Climate data for Coria (1991-2020), extremes (1989-present)
| Month | Jan | Feb | Mar | Apr | May | Jun | Jul | Aug | Sep | Oct | Nov | Dec | Year |
| Record high °C (°F) | 21.0 (69.8) | 23.6 (74.5) | 29.4 (84.9) | 35.0 (95.0) | 38.4 (101.1) | 43.1 (109.6) | 44.7 (112.5) | 44.0 (111.2) | 43.4 (110.1) | 35.7 (96.3) | 26.5 (79.7) | 20.9 (69.6) | 44.7 (112.5) |
| Mean daily maximum °C (°F) | 12.3 (54.1) | 14.4 (57.9) | 18.0 (64.4) | 20.5 (68.9) | 25.4 (77.7) | 30.9 (87.6) | 35.1 (95.2) | 34.9 (94.8) | 29.8 (85.6) | 22.6 (72.7) | 16.0 (60.8) | 12.6 (54.7) | 22.7 (72.9) |
| Daily mean °C (°F) | 7.7 (45.9) | 9.2 (48.6) | 12.3 (54.1) | 14.6 (58.3) | 18.8 (65.8) | 23.6 (74.5) | 27.0 (80.6) | 26.9 (80.4) | 22.8 (73.0) | 17.1 (62.8) | 11.6 (52.9) | 8.5 (47.3) | 16.7 (62.0) |
| Mean daily minimum °C (°F) | 3.1 (37.6) | 4.0 (39.2) | 6.5 (43.7) | 8.6 (47.5) | 12.1 (53.8) | 16.2 (61.2) | 18.9 (66.0) | 18.9 (66.0) | 15.7 (60.3) | 11.7 (53.1) | 7.0 (44.6) | 4.3 (39.7) | 10.6 (51.1) |
| Record low °C (°F) | −4.6 (23.7) | −3.4 (25.9) | −5.1 (22.8) | 0.6 (33.1) | 2.5 (36.5) | 8.4 (47.1) | 10.3 (50.5) | 11.6 (52.9) | 7.4 (45.3) | 3.0 (37.4) | −2.7 (27.1) | −5.8 (21.6) | −5.8 (21.6) |
| Average precipitation mm (inches) | 45.3 (1.78) | 44.2 (1.74) | 56.4 (2.22) | 47.2 (1.86) | 33.8 (1.33) | 8.4 (0.33) | 3.0 (0.12) | 5.4 (0.21) | 25.6 (1.01) | 82.6 (3.25) | 72.2 (2.84) | 69.0 (2.72) | 493.1 (19.41) |
| Average precipitation days (≥ 1 mm) | 6.8 | 5.2 | 6.6 | 6.9 | 4.6 | 1.5 | 0.7 | 1.0 | 3.1 | 7.8 | 7.6 | 7.6 | 59.4 |
Source: Agencia Estatal de Meteorologia (AEMET OpenData)

==Sights==
- Roman walls (3rd-4th centuries AD)
- Cathedral of Santa María de la Asunción, in transitional Gothic style
- Bishop's palace (1628)
- Castle of Coria (1472–1478)
- Baroque Hermitage of Nuestra Señora de Argeme (17th century)
- Royal Prisons (1686)
- Old Bridge (Puente Viejo), dating to the 15th-16th centuries
- Convent of the Madre de Dios, founded in the 13th century. The current structure dates to the 14th-16th centuries
- Church of Santiago, in Baroque style (16th-18th centuries)
- Palaces of the Dukes of Alba (15th-16th centuries)

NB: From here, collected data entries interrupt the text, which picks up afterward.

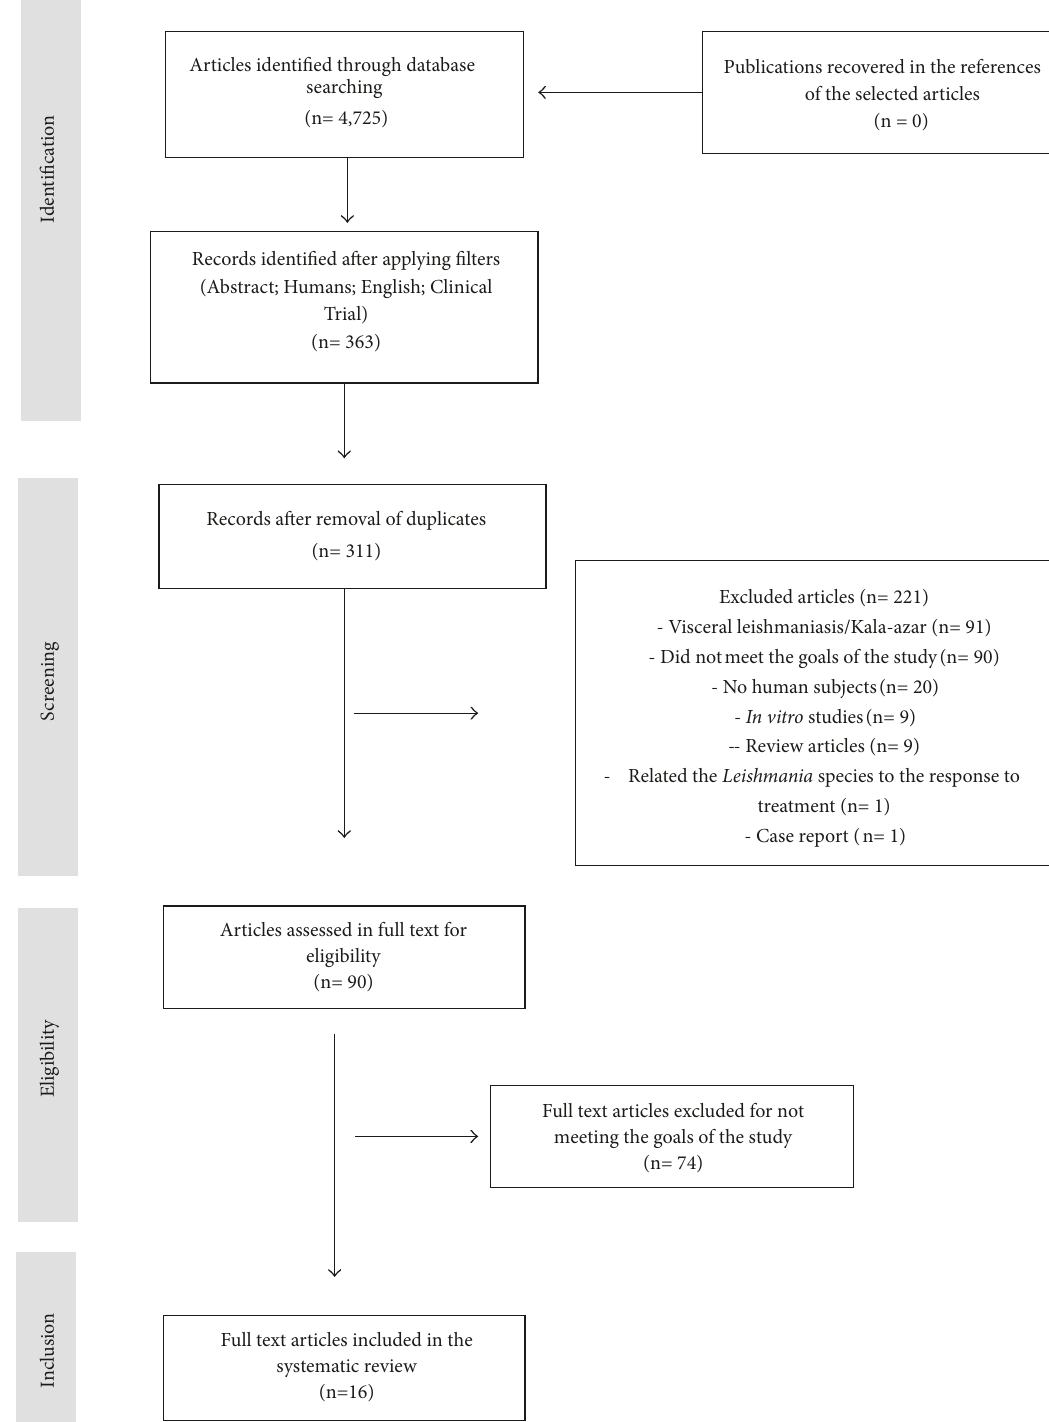
Figure 1: Flow diagram of study selection for the systematic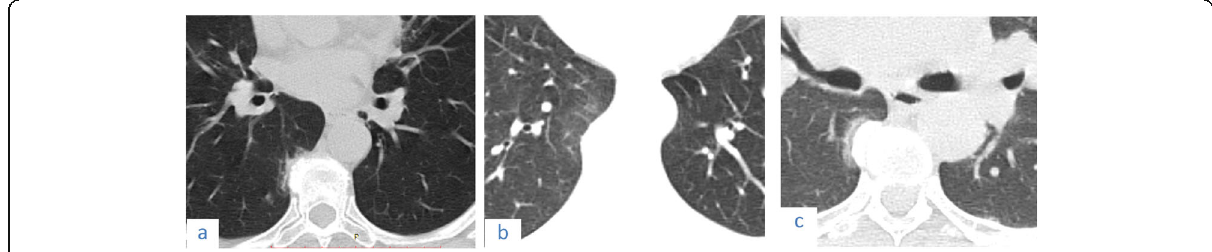
Fig. 22 Three cases of osteophyte induced adjacent pulmonary fibrosis and atelectasis are seen as right lower lobe subpleural ground glass opacification and reticulations adjacent to a dorsal spine exuberant osteophyte in ( a ) 57-year-old female, ( b ) 63-year-old female, and ( c ) female patient 48 years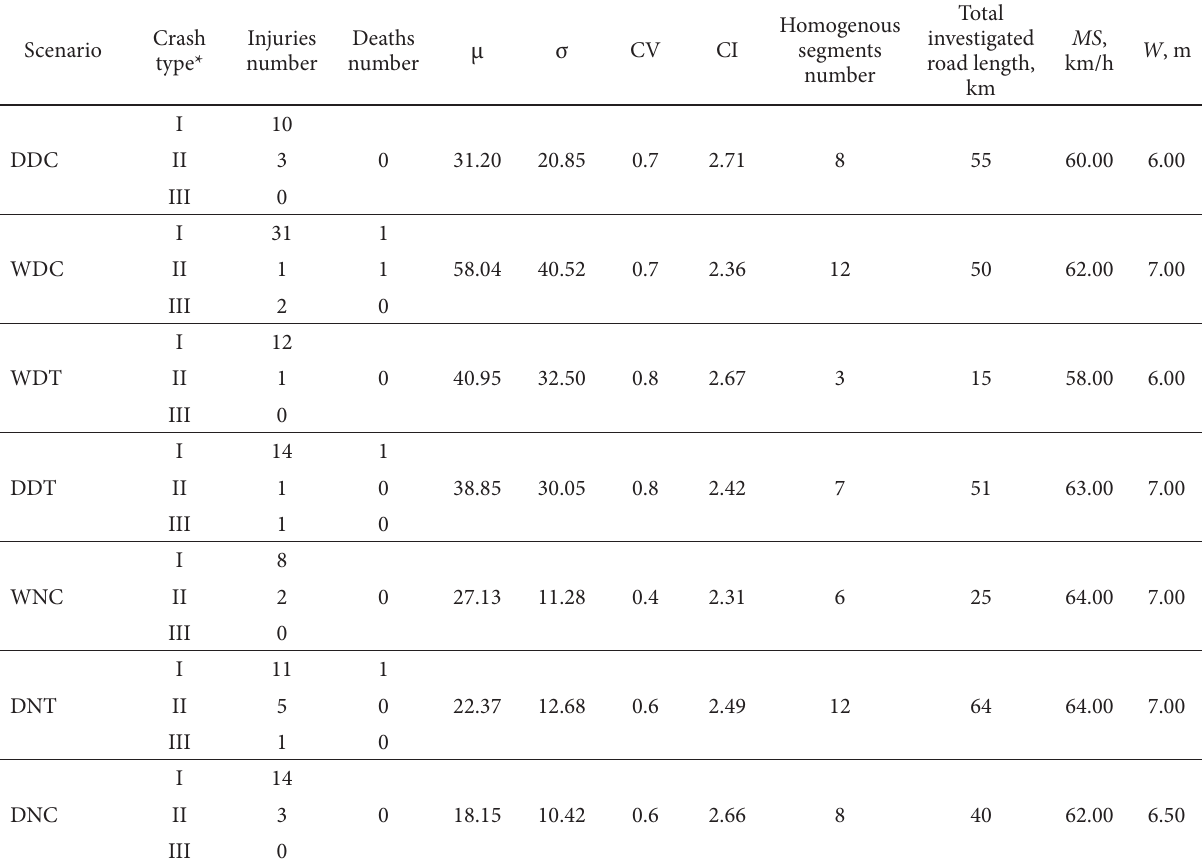
table 2. Descriptive statistics of crashes analyzed in 2003−2007 Crash Scenario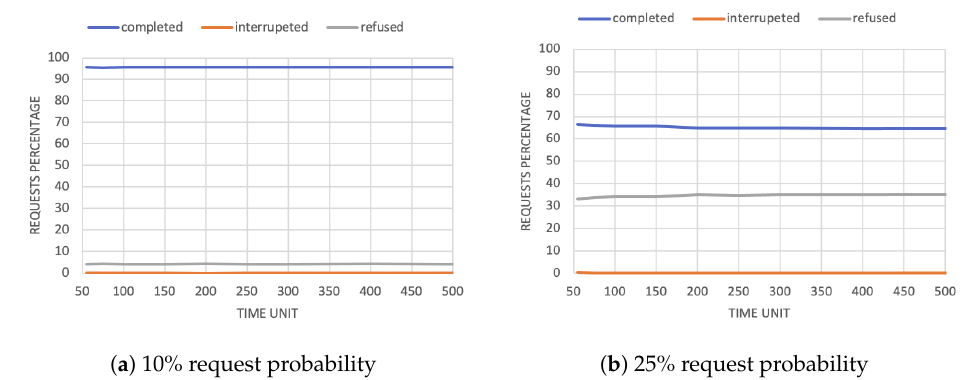
Figure 2. Percentage of completed, interrupted, and refused requests in the trustworthiness-based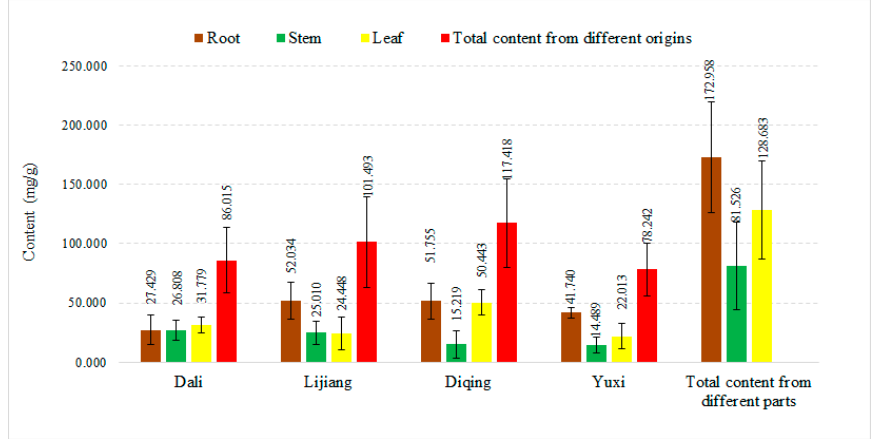
Figure 1. Contents of gentiopicroside in G. rigescens (mg/g) with different parts of plants from different geographical origins by HPLC.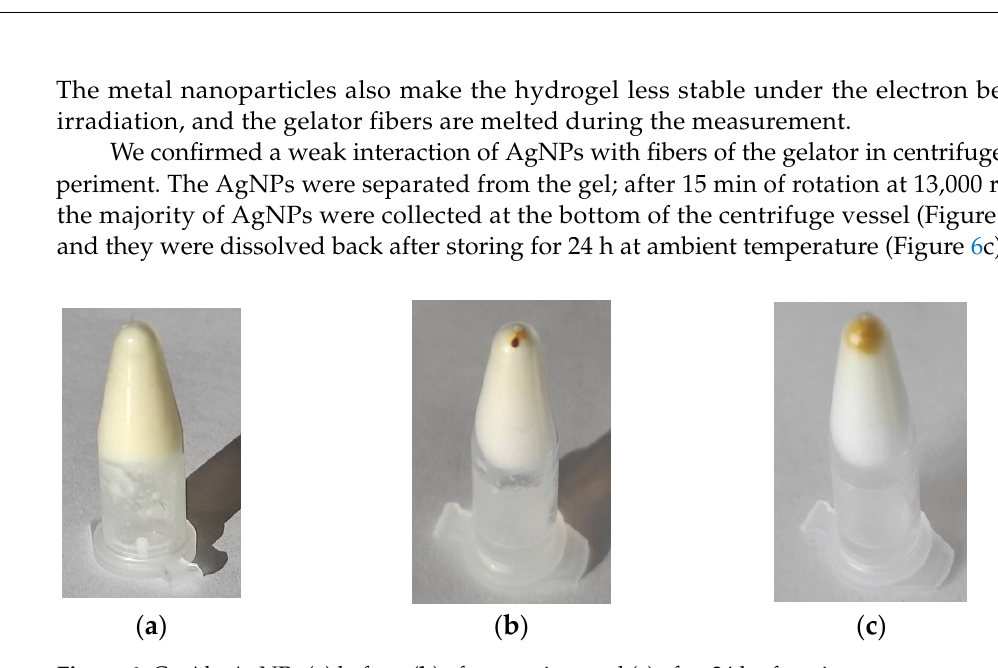
Figure 6. C 12 Ala-AgNPs ( a ) before, ( b ) after rotation, and ( c ) after 24 h of storing.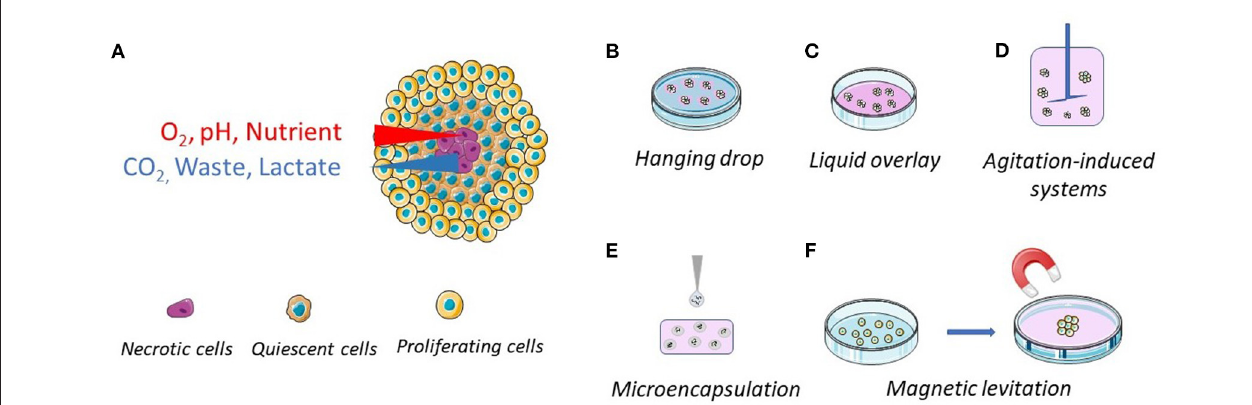
FIGURE 1 | Schematic representations of the general structure of a multicellular tumor spheroid and of their common preparation methods. (A) The spheroid structure, with proliferating (outside layer), quiescent (intermediate layer) and necrotic (center) cells. The cellular density is lower in the outside layer. (B) Hanging drop method, where the cells come together at the bottom of a hanging drop. (C) Liquid overlay method, where the surface of plates or wells is coated with a non-adhesive material. (D) Spinner flasks (stirred or rotating vessel), where the cells are kept in suspension. (E) Microencapsulation and (F) magnetic levitation, where the cells, engulfed with magnetic particles, are brought together through magnetic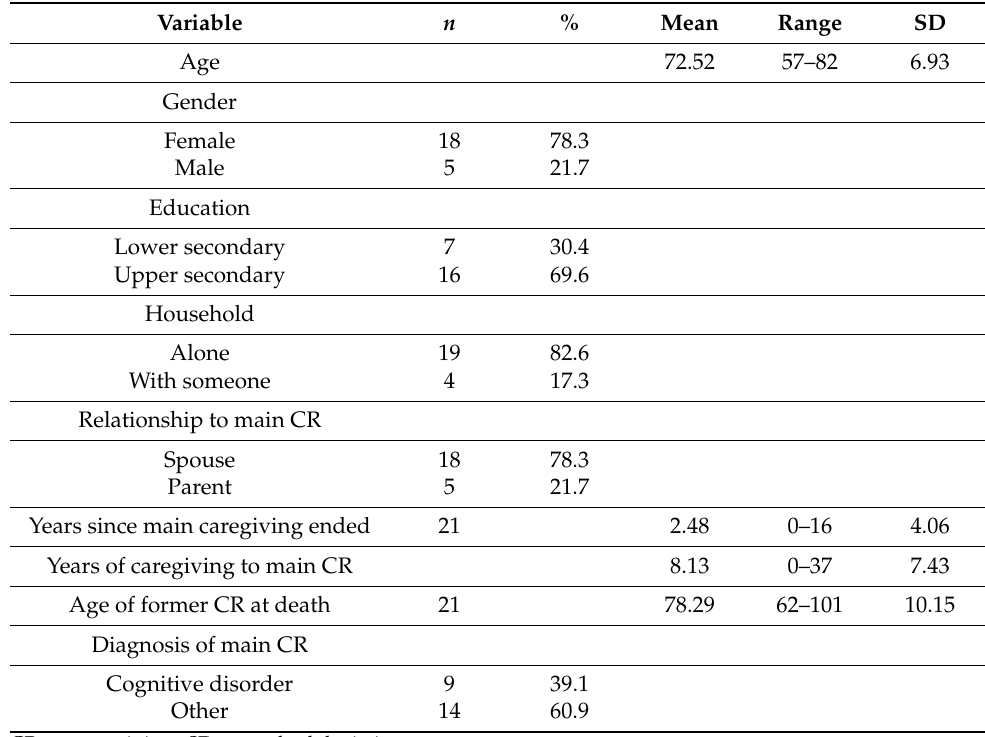
Table 2. Characteristics of final 23 participants at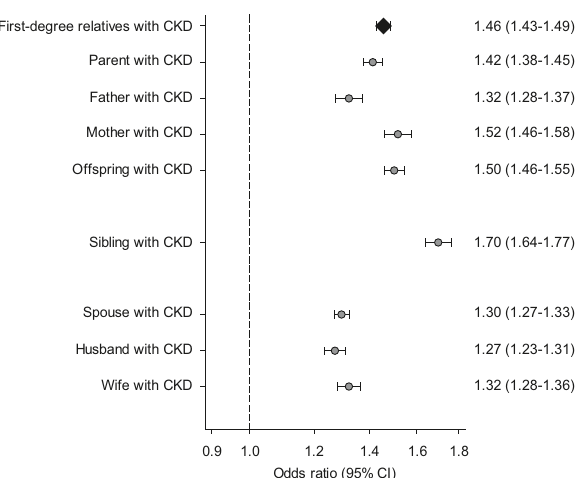
Figure 1. Risks of CKD in individuals having affected relatives with CKD. All models were adjusted for age, sex, residential area, income level, and comorbidities such as hypertension, diabetes, ischemic heart disease, cerebrovascular disease, and dyslipidemia. CKD, chronic kidney disease; CI, confidence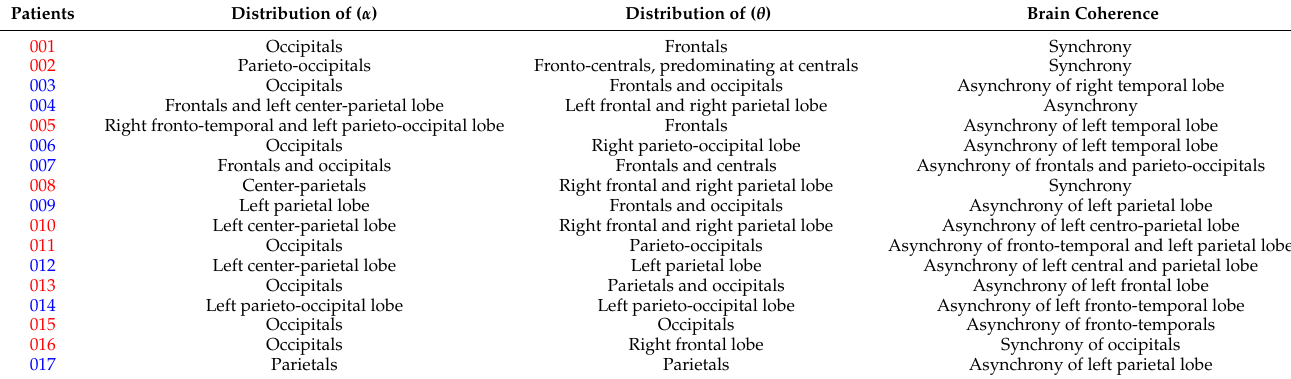
Red represents patients who used filters transmitting long-wavelength light (red-orange-yellow) and blue the patients who used filters transmitting low-wavelength light (from bright to dark blue and the combination of grey-blue and violet-blue). Filters transmitting medium-wavelength light (green) are stabilizing filters and were combined either with red or blue filters according to the needs of each patient. EEG recordings were carried-out in the waking-state. ( α ), alpha-wave; ( θ ), theta-wave. Table 15. Distribution of alpha and theta-waves and the state of brain coherence after LTH of SA group. Patients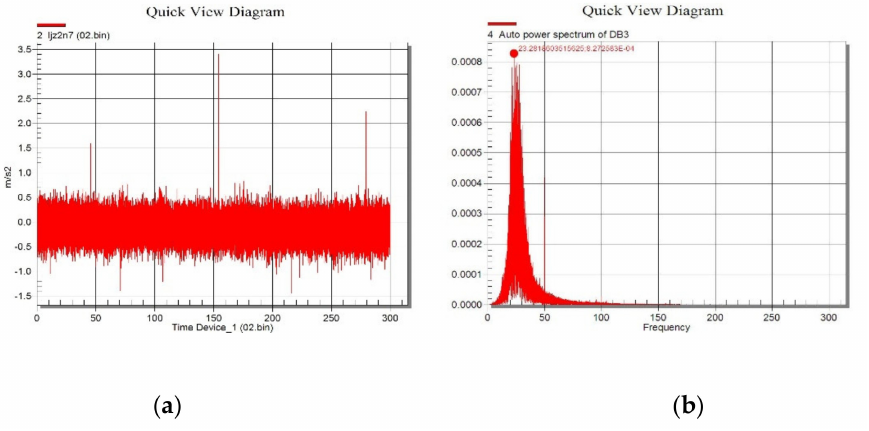
Figure 6. ( a ) The vertical acceleration time history curve; ( b ) the measured pier vertical fundamen- tal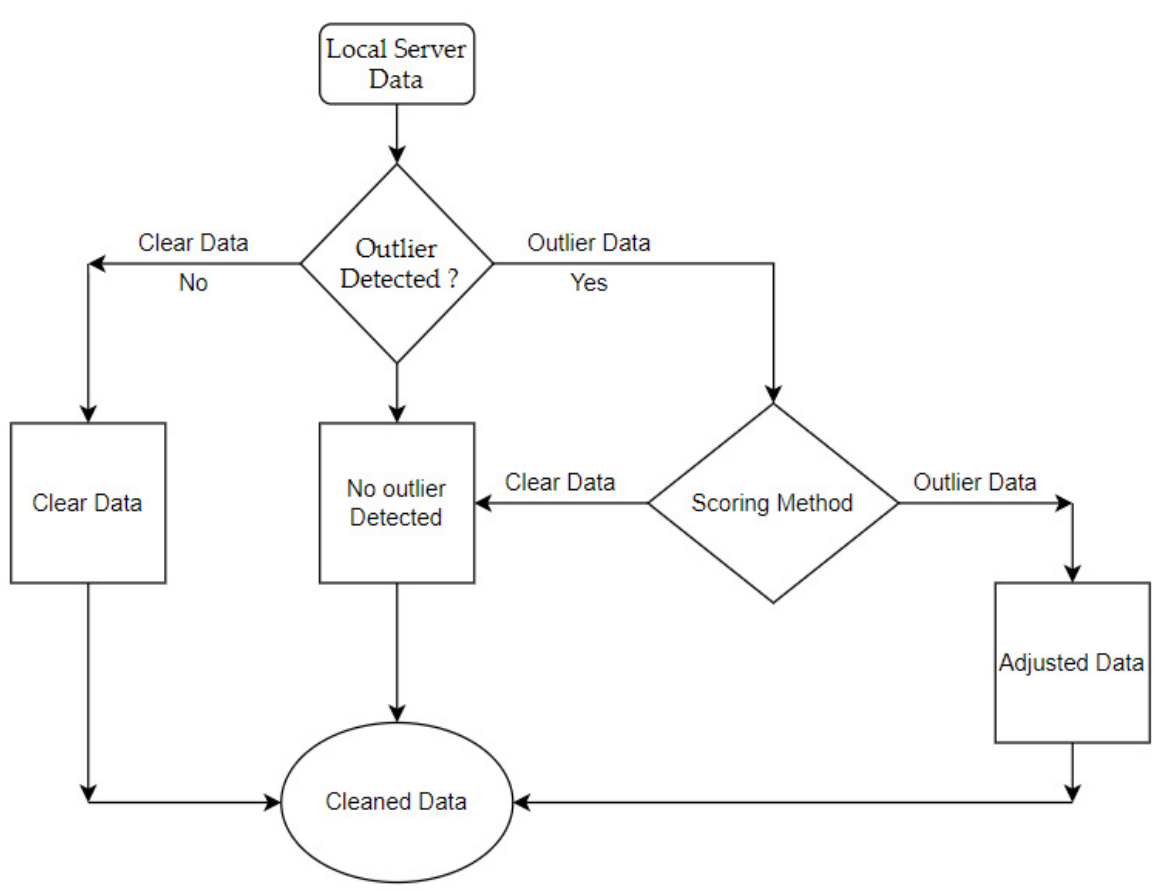
Figure 3. Flowchart/algorithmic diagram of the proposed methodology.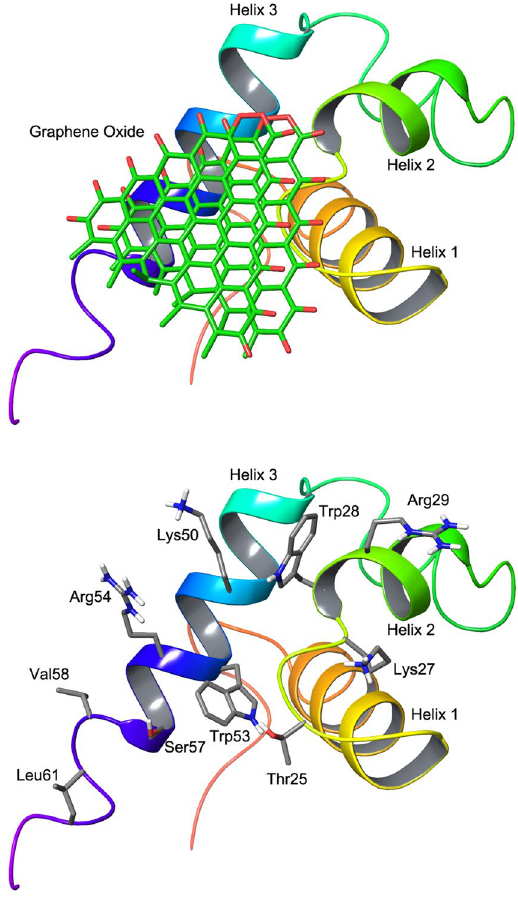
Figure 9. Predicted structure of telomere binding domain of AtTRB2 in complex with double-layer Graphene oxide ( a ) Binding pose of GO and ( b ) Binding site residues (within 5 Å of bound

| Coria castle | Coria old bridge |
| Coria sunset after rain | Coria bull-running square |

== Symbols ==

In November 2012, Coria's Ayuntamiento (city council) approved unanimously in a plenary session the process for creating a future municipal flag for the city. As part of that process, a supporting historical record was to be created containing a proposed design for the flag of Coria that reflected the municipality's history and followed the rules of heraldry.